--- START OF Excerpted passage ---

Amid escalating U.S.-China trade tensions, several Japanese companies are drawing attention by expanding their investments in China. These companies cite efforts to capture the Chinese market as the main reason for their increased investments, redefining China not as a supply base but as a consumer market. However, this trend remains largely confined to certain sectors like the automotive industry, making a large-scale return of foreign capital in the short term unlikely.
China Opens Its Doors Wider to Foreign Investment
According to reports from China Central Television and other local media on April 25, Toyota announced a major investment plan in China, committing 14.6 billion yuan (approximately $2 billion) to build a new Lexus EV factory in Shanghai. Toyota has established a wholly-owned subsidiary, Lexus New Energy Co., and plans to start construction this June in the Jinshan High-Tech Industrial Development Zone.
The factory, scheduled to begin operations in 2027, will produce Lexus-brand electric vehicles and batteries, with an annual capacity of up to 100,000 units. Toyota has secured 1.12 million square meters of land for the project and expects to create over 1,000 jobs. Once completed, this will be the second wholly foreign-owned automotive plant in Shanghai, following Tesla’s Gigafactory.
Meanwhile, Honda has also ramped up its EV production capacity in China, recently launching specialized factories in Guangzhou and Wuhan, aiming for an annual output of 240,000 EVs. Honda plans to introduce 10 new EV models to the Chinese market by 2027 through its joint venture with Dongfeng Motor Group.

--- END OF Excerpted passage ---

▶ **Actions to take**
**A)** According to the passage on Japanese investment in China, how much is Toyota committing to build its new Lexus EV factory in Shanghai?
**B)** Transcribe the passage on Japanese investment in China, starting at the words "The factory, scheduled" and stopping after "Dongfeng Motor Group.".

--- START OF Material provided ---

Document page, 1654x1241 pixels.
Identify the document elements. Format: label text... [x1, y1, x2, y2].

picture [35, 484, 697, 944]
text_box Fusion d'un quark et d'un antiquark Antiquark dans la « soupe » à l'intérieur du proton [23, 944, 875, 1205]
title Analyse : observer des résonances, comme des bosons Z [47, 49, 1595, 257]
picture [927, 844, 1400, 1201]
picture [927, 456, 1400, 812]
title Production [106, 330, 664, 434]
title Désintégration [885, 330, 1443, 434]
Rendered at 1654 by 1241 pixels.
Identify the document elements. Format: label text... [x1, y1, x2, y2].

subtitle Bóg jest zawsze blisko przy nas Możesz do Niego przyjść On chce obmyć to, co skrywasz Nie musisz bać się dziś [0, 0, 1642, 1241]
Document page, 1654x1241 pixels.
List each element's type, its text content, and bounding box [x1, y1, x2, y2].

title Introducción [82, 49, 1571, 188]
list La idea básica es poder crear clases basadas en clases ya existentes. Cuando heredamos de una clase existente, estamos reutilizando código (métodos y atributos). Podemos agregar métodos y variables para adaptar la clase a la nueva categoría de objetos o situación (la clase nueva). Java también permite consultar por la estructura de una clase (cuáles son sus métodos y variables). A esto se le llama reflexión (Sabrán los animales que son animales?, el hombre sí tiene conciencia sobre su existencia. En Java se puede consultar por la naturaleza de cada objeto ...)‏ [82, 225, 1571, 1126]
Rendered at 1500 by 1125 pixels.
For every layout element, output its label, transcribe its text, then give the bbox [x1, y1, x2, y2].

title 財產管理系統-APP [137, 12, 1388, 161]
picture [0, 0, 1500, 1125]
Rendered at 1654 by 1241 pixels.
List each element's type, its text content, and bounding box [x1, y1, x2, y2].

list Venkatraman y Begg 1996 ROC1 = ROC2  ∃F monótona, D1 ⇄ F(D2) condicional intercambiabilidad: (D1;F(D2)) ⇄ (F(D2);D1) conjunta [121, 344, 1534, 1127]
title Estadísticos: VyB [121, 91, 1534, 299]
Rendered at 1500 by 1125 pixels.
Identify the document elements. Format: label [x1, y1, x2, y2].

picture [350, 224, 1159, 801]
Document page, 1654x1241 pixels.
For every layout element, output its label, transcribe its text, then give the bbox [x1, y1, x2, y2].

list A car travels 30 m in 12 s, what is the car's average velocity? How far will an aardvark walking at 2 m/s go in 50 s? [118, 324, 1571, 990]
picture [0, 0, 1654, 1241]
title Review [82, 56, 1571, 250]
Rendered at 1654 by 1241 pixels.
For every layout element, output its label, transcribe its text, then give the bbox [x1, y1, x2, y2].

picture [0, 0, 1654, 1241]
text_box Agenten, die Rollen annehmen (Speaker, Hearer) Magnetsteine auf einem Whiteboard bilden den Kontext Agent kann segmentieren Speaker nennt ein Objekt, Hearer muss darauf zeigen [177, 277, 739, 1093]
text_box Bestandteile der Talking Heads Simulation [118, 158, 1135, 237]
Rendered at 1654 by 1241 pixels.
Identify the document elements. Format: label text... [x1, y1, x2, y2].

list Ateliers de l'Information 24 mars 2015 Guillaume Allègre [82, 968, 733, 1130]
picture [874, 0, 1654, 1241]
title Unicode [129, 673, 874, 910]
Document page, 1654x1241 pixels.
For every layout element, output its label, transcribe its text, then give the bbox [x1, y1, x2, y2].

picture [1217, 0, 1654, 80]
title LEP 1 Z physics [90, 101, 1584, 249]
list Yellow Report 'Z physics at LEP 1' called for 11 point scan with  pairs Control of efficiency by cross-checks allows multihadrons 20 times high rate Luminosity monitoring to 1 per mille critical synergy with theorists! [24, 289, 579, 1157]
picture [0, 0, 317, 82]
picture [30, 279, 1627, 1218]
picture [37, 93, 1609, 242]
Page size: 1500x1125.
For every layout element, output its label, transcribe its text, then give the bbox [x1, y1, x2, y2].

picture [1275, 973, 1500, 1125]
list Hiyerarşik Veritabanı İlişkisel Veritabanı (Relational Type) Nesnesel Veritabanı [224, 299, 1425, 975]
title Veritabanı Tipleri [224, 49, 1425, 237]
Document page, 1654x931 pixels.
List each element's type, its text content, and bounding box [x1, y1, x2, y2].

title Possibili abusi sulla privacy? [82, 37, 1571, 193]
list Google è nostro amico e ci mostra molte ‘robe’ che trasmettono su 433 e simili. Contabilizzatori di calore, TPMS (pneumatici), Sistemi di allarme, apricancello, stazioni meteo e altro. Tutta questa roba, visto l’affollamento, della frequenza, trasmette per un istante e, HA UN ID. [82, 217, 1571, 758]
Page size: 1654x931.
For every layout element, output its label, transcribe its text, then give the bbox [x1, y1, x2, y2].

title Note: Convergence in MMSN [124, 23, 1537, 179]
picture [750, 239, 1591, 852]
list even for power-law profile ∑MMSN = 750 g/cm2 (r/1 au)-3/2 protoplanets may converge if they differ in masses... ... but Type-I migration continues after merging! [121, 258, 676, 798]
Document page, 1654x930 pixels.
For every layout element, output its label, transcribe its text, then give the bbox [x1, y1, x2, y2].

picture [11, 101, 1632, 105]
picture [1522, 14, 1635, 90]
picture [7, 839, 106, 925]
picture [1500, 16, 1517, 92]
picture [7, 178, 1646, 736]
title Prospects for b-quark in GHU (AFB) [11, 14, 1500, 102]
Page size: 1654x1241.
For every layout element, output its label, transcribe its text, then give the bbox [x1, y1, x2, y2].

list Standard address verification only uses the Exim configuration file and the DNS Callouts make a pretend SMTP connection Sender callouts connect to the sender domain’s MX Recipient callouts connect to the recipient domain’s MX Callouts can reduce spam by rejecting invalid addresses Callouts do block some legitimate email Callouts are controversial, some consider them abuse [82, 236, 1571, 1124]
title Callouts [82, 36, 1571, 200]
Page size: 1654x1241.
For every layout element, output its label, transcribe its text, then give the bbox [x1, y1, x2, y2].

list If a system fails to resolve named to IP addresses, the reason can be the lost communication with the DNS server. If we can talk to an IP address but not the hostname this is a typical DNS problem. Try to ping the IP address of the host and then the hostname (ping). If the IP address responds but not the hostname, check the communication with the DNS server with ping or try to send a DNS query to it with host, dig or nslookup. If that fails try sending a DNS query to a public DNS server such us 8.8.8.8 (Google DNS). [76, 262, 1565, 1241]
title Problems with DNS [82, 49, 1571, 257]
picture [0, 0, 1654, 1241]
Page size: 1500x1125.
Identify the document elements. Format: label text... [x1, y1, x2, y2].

--- END OF Material provided ---

▶ **Answers for the exercise**
**A)** 14.6 billion yuan (approximately $2 billion)

**B)**
The factory, scheduled to begin operations in 2027, will produce Lexus-brand electric vehicles and batteries, with an annual capacity of up to 100,000 units. Toyota has secured 1.12 million square meters of land for the project and expects to create over 1,000 jobs. Once completed, this will be the second wholly foreign-owned automotive plant in Shanghai, following Tesla’s Gigafactory.
Meanwhile, Honda has also ramped up its EV production capacity in China, recently launching specialized factories in Guangzhou and Wuhan, aiming for an annual output of 240,000 EVs. Honda plans to introduce 10 new EV models to the Chinese market by 2027 through its joint venture with Dongfeng Motor Group.